Records contained in a dataset:
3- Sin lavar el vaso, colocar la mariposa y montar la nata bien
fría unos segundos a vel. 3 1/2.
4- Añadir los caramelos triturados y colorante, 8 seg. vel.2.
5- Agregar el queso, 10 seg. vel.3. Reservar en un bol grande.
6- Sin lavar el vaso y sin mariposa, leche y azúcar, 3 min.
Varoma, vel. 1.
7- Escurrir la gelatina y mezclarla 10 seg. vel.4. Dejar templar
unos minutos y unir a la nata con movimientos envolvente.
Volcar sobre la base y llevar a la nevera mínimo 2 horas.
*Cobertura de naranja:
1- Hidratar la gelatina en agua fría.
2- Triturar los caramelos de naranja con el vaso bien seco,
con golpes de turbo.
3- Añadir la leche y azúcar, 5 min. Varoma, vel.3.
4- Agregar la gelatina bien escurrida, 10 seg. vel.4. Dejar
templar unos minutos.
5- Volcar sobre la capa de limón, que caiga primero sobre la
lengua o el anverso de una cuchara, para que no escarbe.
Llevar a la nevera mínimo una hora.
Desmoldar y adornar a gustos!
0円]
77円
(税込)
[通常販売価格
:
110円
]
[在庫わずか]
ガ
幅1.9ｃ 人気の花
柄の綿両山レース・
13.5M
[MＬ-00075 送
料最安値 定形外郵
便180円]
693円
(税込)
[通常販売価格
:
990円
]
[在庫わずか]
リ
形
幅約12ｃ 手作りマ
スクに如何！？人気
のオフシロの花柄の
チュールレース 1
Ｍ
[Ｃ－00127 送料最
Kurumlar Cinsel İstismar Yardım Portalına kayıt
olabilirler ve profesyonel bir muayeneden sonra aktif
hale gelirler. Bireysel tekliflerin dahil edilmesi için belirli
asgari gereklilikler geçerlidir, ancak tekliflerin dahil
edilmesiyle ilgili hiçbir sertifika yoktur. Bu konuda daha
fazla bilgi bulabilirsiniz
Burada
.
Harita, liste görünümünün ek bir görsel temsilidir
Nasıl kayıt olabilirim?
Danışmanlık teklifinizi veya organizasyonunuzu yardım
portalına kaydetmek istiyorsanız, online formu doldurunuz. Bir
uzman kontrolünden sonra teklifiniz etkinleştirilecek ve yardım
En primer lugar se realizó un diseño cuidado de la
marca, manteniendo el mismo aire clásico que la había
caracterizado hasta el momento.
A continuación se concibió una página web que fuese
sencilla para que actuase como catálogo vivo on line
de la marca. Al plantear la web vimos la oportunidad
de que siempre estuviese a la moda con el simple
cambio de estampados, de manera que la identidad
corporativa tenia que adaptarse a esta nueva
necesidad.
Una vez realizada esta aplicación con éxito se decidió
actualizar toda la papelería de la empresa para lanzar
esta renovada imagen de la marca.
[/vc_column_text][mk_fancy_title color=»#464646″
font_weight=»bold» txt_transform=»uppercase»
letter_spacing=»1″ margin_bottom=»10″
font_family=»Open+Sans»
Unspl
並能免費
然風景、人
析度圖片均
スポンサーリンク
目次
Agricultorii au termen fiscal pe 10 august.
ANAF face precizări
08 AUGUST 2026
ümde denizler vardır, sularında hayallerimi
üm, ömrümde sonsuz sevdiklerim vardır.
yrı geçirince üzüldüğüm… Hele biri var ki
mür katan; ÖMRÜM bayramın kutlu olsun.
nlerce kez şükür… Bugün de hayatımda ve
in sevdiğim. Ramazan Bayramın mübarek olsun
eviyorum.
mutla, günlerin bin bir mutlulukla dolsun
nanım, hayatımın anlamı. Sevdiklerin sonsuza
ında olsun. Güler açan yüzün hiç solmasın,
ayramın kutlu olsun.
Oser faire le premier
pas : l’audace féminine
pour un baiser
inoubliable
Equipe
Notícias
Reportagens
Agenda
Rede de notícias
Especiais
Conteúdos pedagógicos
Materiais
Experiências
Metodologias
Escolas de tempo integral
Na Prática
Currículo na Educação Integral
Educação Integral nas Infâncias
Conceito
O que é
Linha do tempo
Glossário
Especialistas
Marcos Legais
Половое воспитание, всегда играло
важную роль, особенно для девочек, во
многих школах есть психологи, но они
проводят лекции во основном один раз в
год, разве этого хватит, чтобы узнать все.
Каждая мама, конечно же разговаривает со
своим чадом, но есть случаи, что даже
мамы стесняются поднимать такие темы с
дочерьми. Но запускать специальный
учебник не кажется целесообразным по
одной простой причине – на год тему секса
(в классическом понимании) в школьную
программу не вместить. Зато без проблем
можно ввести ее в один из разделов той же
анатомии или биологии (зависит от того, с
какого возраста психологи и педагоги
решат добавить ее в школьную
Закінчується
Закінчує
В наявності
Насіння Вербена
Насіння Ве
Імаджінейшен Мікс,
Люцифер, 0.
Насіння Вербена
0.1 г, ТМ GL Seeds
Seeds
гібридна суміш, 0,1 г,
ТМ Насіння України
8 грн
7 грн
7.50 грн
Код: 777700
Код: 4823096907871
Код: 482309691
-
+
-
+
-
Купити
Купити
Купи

WHAT YOU SHOULD DO => Set the entries down again precisely as they were given.

ANSWER FOR THIS EXERCISE =>
3- Sin lavar el vaso, colocar la mariposa y montar la nata bien
fría unos segundos a vel. 3 1/2.
4- Añadir los caramelos triturados y colorante, 8 seg. vel.2.
5- Agregar el queso, 10 seg. vel.3. Reservar en un bol grande.
6- Sin lavar el vaso y sin mariposa, leche y azúcar, 3 min.
Varoma, vel. 1.
7- Escurrir la gelatina y mezclarla 10 seg. vel.4. Dejar templar
unos minutos y unir a la nata con movimientos envolvente.
Volcar sobre la base y llevar a la nevera mínimo 2 horas.
*Cobertura de naranja:
1- Hidratar la gelatina en agua fría.
2- Triturar los caramelos de naranja con el vaso bien seco,
con golpes de turbo.
3- Añadir la leche y azúcar, 5 min. Varoma, vel.3.
4- Agregar la gelatina bien escurrida, 10 seg. vel.4. Dejar
templar unos minutos.
5- Volcar sobre la capa de limón, que caiga primero sobre la
lengua o el anverso de una cuchara, para que no escarbe.
Llevar a la nevera mínimo una hora.
Desmoldar y adornar a gustos!
0円]
77円
(税込)
[通常販売価格
:
110円
]
[在庫わずか]
ガ
幅1.9ｃ 人気の花
柄の綿両山レース・
13.5M
[MＬ-00075 送
料最安値 定形外郵
便180円]
693円
(税込)
[通常販売価格
:
990円
]
[在庫わずか]
リ
形
幅約12ｃ 手作りマ
スクに如何！？人気
のオフシロの花柄の
チュールレース 1
Ｍ
[Ｃ－00127 送料最
Kurumlar Cinsel İstismar Yardım Portalına kayıt
olabilirler ve profesyonel bir muayeneden sonra aktif
hale gelirler. Bireysel tekliflerin dahil edilmesi için belirli
asgari gereklilikler geçerlidir, ancak tekliflerin dahil
edilmesiyle ilgili hiçbir sertifika yoktur. Bu konuda daha
fazla bilgi bulabilirsiniz
Burada
.
Harita, liste görünümünün ek bir görsel temsilidir
Nasıl kayıt olabilirim?
Danışmanlık teklifinizi veya organizasyonunuzu yardım
portalına kaydetmek istiyorsanız, online formu doldurunuz. Bir
uzman kontrolünden sonra teklifiniz etkinleştirilecek ve yardım
En primer lugar se realizó un diseño cuidado de la
marca, manteniendo el mismo aire clásico que la había
caracterizado hasta el momento.
A continuación se concibió una página web que fuese
sencilla para que actuase como catálogo vivo on line
de la marca. Al plantear la web vimos la oportunidad
de que siempre estuviese a la moda con el simple
cambio de estampados, de manera que la identidad
corporativa tenia que adaptarse a esta nueva
necesidad.
Una vez realizada esta aplicación con éxito se decidió
actualizar toda la papelería de la empresa para lanzar
esta renovada imagen de la marca.
[/vc_column_text][mk_fancy_title color=»#464646″
font_weight=»bold» txt_transform=»uppercase»
letter_spacing=»1″ margin_bottom=»10″
font_family=»Open+Sans»
Unspl
並能免費
然風景、人
析度圖片均
スポンサーリンク
目次
Agricultorii au termen fiscal pe 10 august.
ANAF face precizări
08 AUGUST 2026
ümde denizler vardır, sularında hayallerimi
üm, ömrümde sonsuz sevdiklerim vardır.
yrı geçirince üzüldüğüm… Hele biri var ki
mür katan; ÖMRÜM bayramın kutlu olsun.
nlerce kez şükür… Bugün de hayatımda ve
in sevdiğim. Ramazan Bayramın mübarek olsun
eviyorum.
mutla, günlerin bin bir mutlulukla dolsun
nanım, hayatımın anlamı. Sevdiklerin sonsuza
ında olsun. Güler açan yüzün hiç solmasın,
ayramın kutlu olsun.
Oser faire le premier
pas : l’audace féminine
pour un baiser
inoubliable
Equipe
Notícias
Reportagens
Agenda
Rede de notícias
Especiais
Conteúdos pedagógicos
Materiais
Experiências
Metodologias
Escolas de tempo integral
Na Prática
Currículo na Educação Integral
Educação Integral nas Infâncias
Conceito
O que é
Linha do tempo
Glossário
Especialistas
Marcos Legais
Половое воспитание, всегда играло
важную роль, особенно для девочек, во
многих школах есть психологи, но они
проводят лекции во основном один раз в
год, разве этого хватит, чтобы узнать все.
Каждая мама, конечно же разговаривает со
своим чадом, но есть случаи, что даже
мамы стесняются поднимать такие темы с
дочерьми. Но запускать специальный
учебник не кажется целесообразным по
одной простой причине – на год тему секса
(в классическом понимании) в школьную
программу не вместить. Зато без проблем
можно ввести ее в один из разделов той же
анатомии или биологии (зависит от того, с
какого возраста психологи и педагоги
решат добавить ее в школьную
Закінчується
Закінчує
В наявності
Насіння Вербена
Насіння Ве
Імаджінейшен Мікс,
Люцифер, 0.
Насіння Вербена
0.1 г, ТМ GL Seeds
Seeds
гібридна суміш, 0,1 г,
ТМ Насіння України
8 грн
7 грн
7.50 грн
Код: 777700
Код: 4823096907871
Код: 482309691
-
+
-
+
-
Купити
Купити
Купи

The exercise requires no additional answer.